## [REQUIRED ACTION]
For the listing below, state how many lines include "Right". The number alone is the answer.

## [DATASET EXCERPTS]
Segment Open
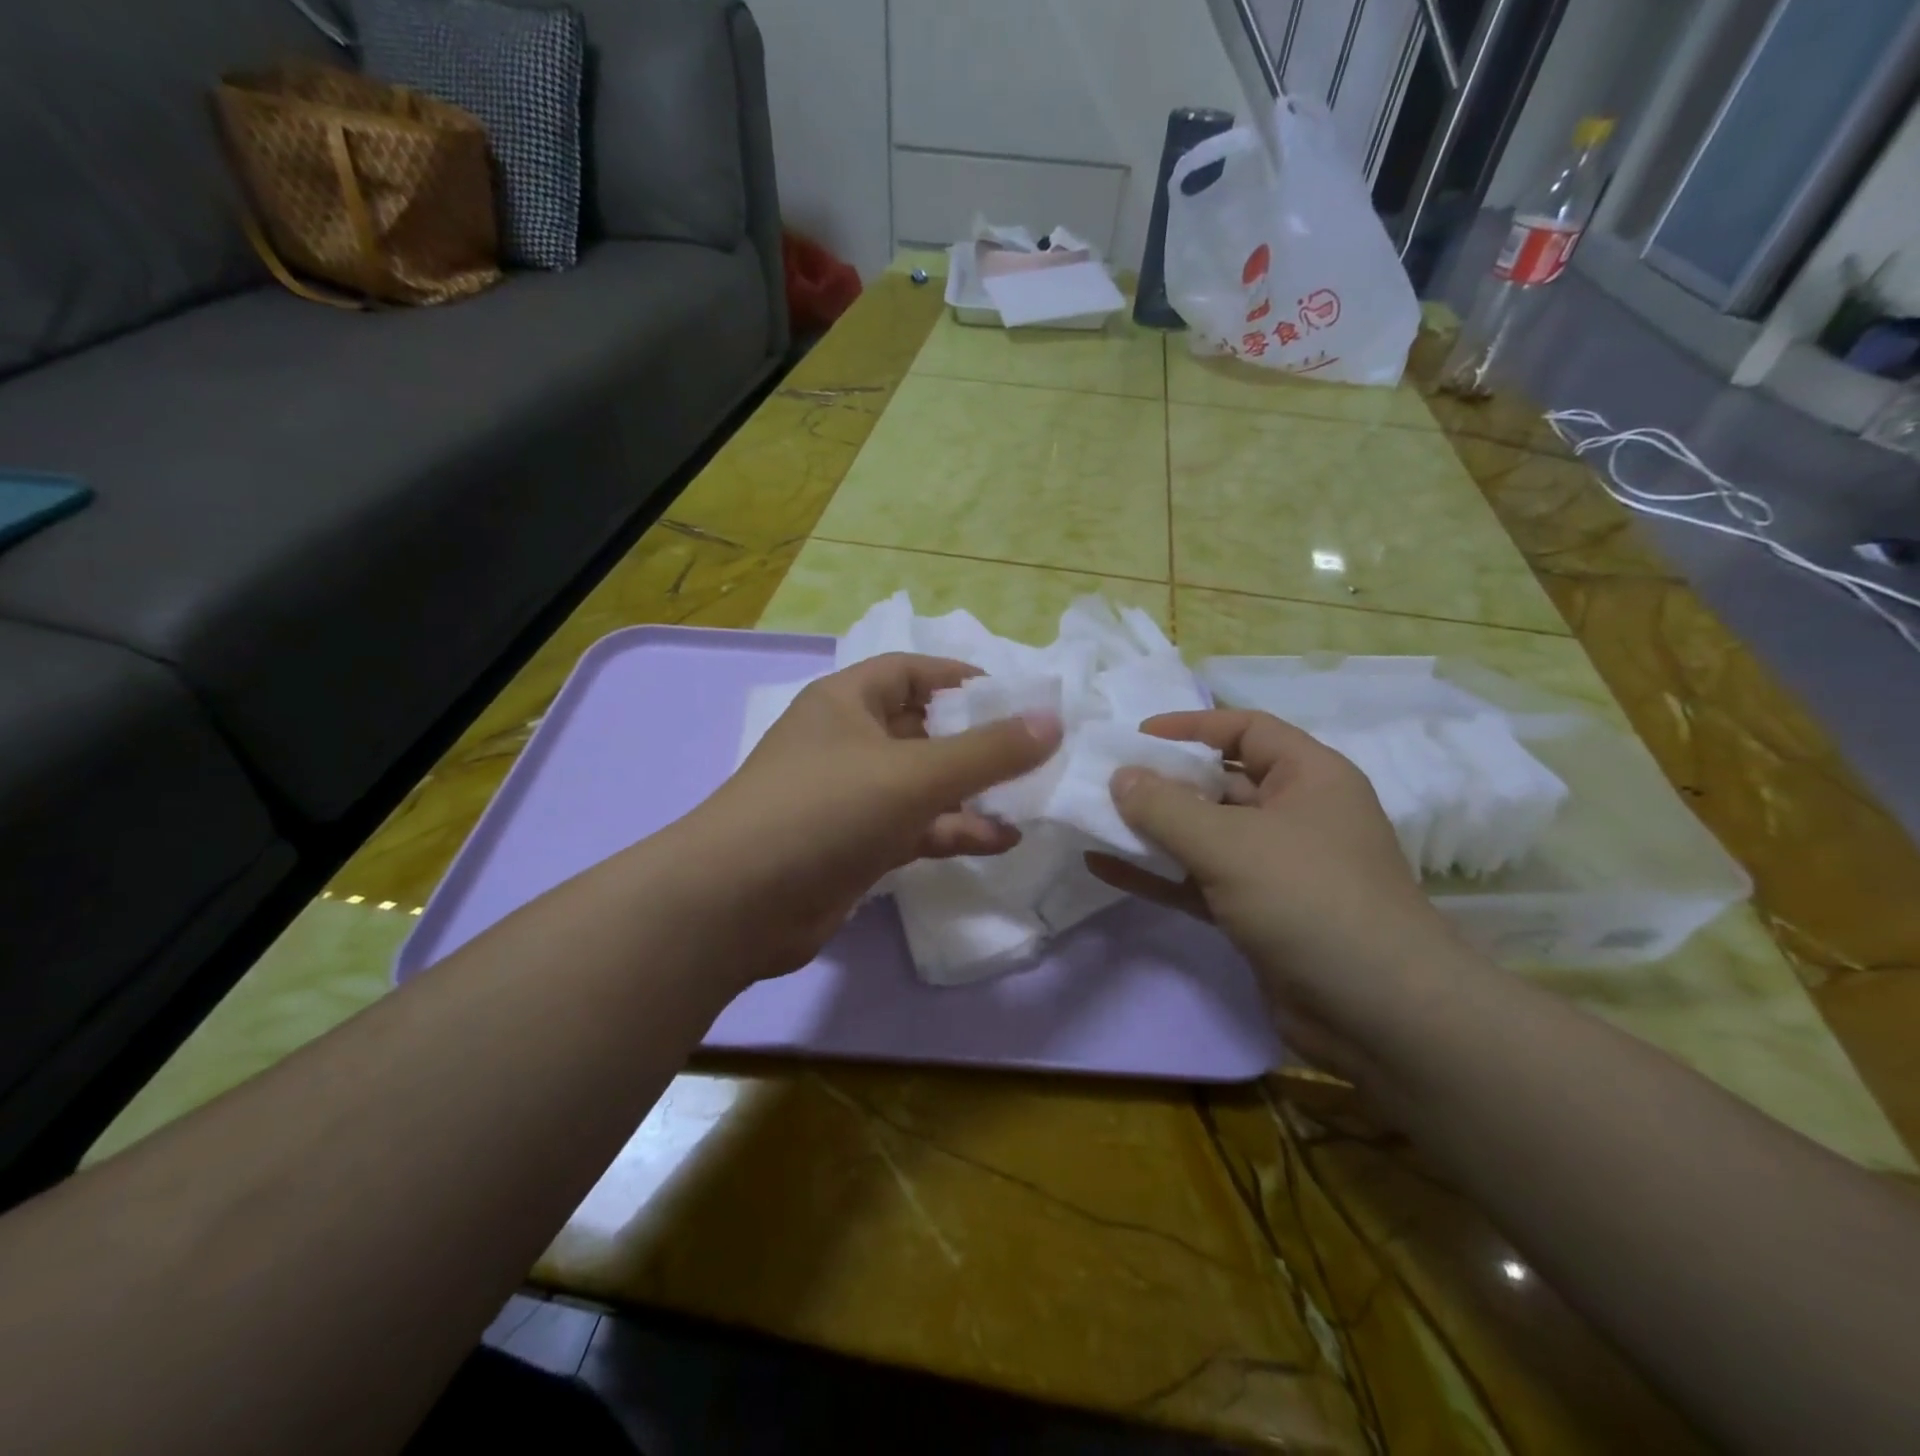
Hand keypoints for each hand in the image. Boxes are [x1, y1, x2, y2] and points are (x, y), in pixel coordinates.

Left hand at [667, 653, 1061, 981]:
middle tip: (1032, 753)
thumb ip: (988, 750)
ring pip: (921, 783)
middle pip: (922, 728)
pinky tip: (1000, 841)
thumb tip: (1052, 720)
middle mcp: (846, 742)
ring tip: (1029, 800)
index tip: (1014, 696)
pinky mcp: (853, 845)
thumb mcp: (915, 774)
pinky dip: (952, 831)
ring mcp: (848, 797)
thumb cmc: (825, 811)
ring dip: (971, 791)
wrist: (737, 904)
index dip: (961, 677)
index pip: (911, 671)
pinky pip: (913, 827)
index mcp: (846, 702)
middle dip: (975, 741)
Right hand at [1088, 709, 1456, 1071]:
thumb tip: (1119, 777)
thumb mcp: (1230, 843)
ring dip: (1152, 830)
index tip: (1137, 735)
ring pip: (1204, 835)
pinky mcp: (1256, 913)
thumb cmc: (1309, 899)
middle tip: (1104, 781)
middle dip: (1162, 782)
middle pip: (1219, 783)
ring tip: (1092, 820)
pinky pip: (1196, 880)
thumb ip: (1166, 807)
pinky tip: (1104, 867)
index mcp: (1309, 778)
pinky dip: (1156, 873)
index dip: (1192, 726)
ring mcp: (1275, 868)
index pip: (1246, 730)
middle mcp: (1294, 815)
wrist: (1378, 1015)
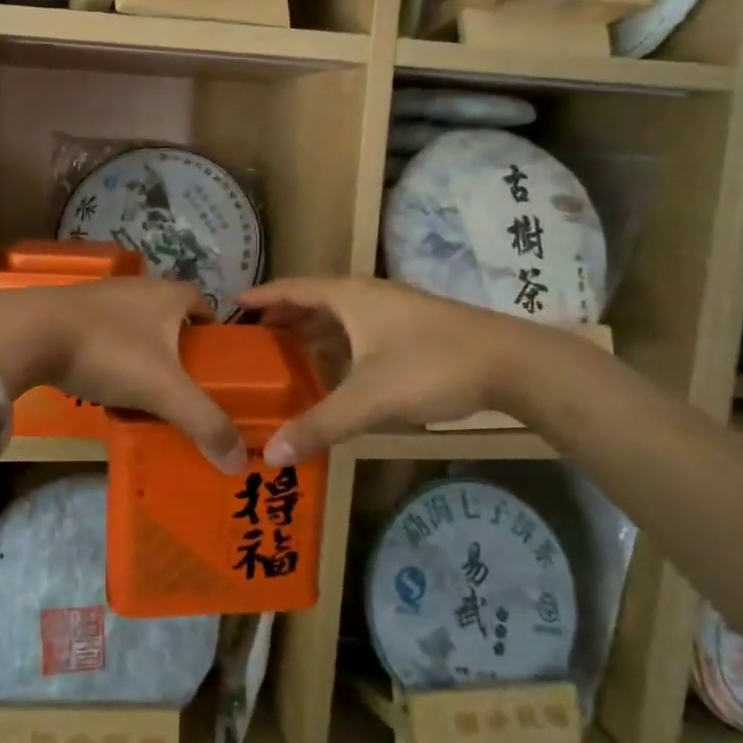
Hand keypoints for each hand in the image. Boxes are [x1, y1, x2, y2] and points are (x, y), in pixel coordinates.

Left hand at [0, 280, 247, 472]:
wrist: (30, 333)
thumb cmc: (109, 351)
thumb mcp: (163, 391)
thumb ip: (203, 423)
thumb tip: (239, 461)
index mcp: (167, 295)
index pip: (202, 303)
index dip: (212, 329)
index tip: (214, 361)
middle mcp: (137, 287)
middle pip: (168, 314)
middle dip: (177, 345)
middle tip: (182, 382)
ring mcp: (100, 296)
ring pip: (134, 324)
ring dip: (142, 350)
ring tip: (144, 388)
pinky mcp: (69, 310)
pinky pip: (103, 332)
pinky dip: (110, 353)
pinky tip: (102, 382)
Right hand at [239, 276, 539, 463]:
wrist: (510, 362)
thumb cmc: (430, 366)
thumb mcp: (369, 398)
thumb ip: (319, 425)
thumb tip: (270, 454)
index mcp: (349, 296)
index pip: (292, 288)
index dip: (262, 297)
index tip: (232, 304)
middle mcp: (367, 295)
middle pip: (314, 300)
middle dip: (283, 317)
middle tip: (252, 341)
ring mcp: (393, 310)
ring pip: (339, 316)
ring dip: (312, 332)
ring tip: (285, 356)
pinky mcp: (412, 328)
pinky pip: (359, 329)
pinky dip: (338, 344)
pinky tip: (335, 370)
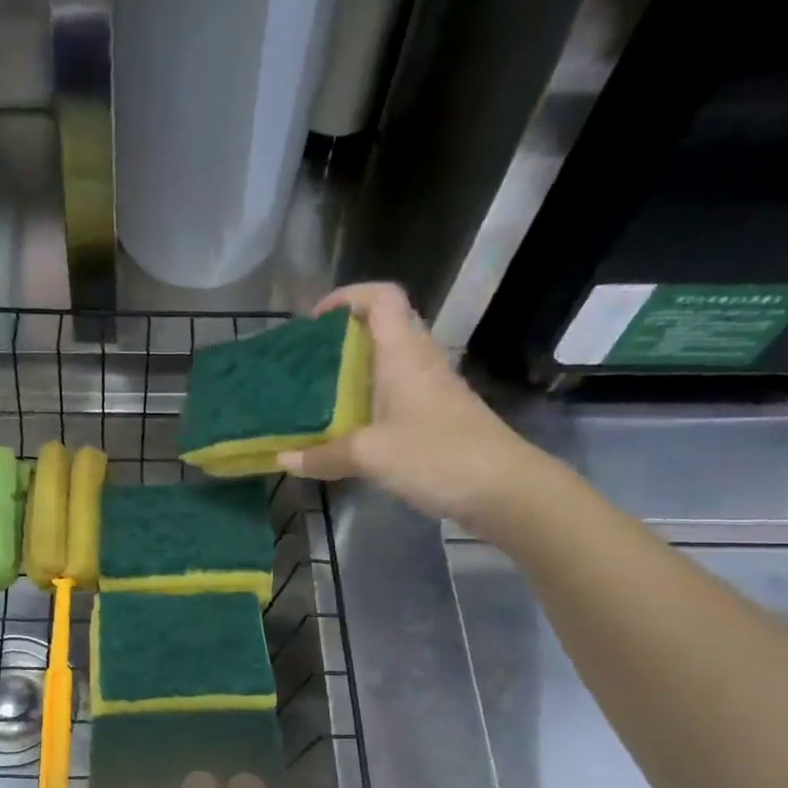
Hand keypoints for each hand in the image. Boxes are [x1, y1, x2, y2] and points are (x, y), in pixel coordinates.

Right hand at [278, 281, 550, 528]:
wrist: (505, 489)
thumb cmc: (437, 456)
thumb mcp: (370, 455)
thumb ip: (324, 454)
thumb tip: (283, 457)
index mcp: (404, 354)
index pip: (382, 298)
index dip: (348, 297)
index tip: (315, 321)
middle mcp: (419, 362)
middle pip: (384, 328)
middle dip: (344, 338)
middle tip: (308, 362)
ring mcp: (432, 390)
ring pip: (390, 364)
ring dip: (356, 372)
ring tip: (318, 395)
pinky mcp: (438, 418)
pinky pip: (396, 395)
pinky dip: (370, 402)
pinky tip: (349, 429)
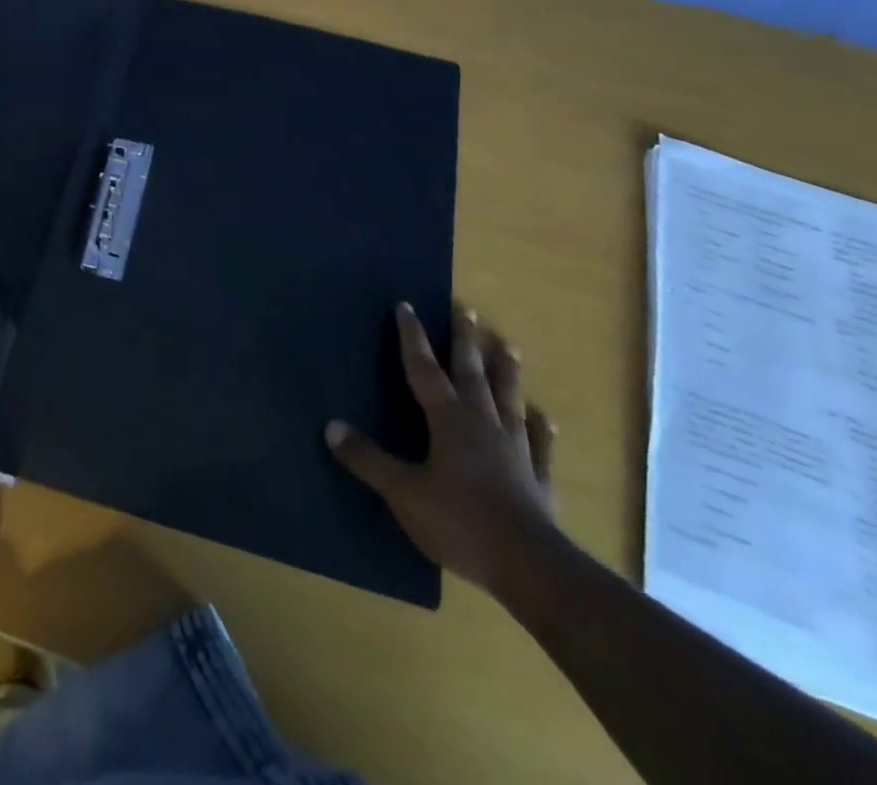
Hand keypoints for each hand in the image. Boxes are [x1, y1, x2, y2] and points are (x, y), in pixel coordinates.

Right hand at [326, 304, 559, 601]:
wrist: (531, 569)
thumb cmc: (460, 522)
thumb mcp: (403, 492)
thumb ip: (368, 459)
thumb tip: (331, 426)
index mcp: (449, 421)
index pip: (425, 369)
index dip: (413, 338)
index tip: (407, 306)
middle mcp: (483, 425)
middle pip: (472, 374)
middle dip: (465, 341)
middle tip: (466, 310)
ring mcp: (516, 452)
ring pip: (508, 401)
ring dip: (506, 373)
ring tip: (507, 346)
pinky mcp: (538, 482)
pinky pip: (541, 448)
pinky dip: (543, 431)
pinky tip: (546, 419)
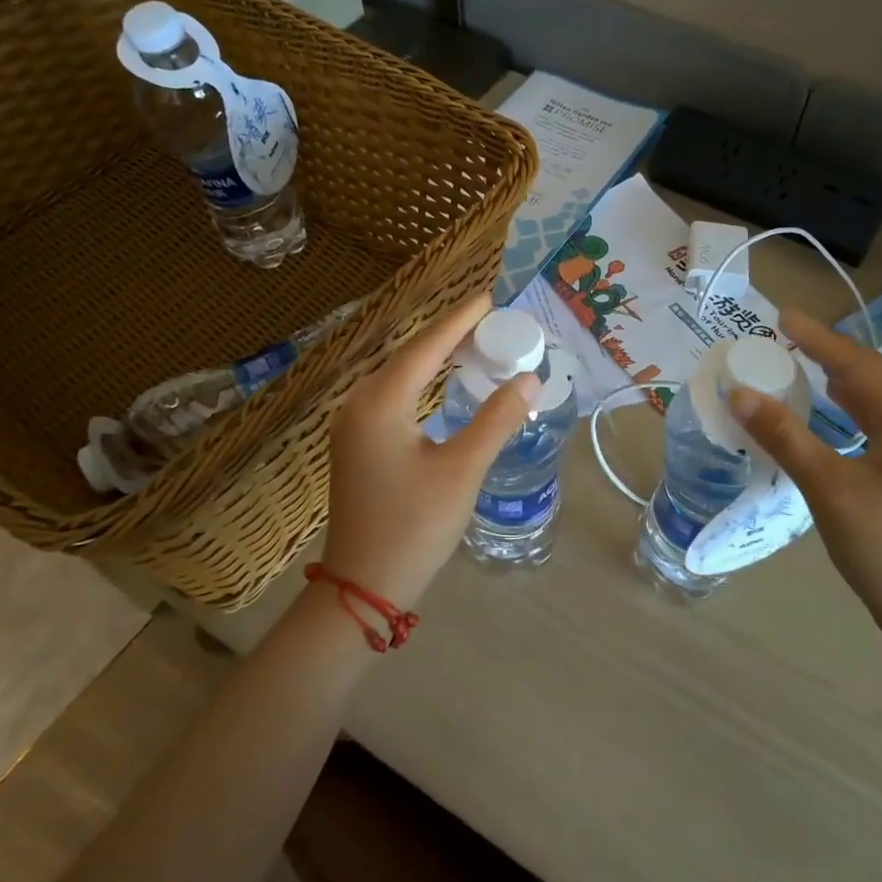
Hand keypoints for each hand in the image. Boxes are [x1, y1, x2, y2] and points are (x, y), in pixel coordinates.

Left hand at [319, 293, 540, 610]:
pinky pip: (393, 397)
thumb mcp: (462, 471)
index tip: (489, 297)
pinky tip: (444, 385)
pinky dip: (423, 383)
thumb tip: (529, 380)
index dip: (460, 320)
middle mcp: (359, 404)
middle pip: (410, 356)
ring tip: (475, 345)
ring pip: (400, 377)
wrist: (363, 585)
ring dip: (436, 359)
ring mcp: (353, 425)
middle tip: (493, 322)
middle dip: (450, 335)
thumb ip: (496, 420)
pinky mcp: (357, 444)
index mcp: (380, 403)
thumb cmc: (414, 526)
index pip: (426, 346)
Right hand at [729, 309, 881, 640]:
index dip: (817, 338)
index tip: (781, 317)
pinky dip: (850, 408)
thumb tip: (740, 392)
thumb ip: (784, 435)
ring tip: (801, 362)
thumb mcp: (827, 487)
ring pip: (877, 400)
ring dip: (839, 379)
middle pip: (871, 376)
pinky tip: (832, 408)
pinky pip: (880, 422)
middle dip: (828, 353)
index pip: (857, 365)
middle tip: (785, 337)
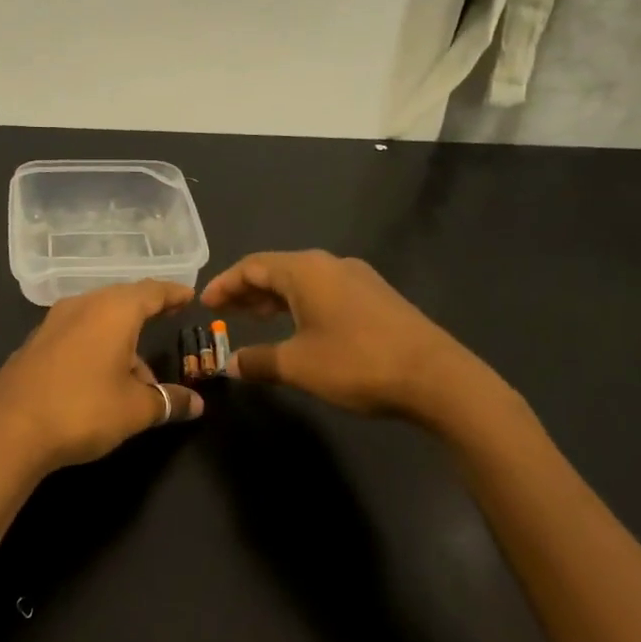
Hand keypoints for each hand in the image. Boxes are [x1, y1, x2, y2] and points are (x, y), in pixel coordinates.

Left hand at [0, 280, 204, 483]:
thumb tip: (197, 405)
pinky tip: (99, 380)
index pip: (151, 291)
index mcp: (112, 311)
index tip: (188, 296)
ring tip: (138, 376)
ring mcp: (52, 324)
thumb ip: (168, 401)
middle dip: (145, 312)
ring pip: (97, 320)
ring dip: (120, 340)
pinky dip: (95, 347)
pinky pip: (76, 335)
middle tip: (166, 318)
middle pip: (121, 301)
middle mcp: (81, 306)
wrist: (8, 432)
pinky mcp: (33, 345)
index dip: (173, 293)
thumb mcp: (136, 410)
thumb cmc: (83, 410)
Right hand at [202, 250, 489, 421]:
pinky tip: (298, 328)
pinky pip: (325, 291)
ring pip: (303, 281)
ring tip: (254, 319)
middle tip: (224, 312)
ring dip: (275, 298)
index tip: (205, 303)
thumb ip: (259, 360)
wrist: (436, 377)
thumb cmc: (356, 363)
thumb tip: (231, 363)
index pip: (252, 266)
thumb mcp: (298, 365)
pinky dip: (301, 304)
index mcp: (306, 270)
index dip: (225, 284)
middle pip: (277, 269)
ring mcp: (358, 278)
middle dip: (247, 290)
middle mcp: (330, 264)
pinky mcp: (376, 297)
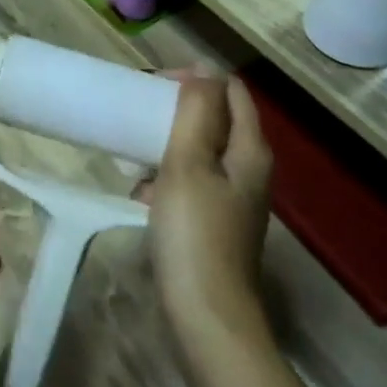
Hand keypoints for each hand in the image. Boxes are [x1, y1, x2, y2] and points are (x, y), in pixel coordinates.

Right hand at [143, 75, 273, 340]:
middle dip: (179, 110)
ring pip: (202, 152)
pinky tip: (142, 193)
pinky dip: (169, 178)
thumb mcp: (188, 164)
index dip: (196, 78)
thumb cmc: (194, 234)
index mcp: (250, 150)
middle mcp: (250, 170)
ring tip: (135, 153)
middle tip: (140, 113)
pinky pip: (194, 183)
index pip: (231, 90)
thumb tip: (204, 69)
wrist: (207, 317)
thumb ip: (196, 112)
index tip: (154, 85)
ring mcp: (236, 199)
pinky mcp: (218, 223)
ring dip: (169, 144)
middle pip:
Segment Closed
## [TASK RESPONSE]
7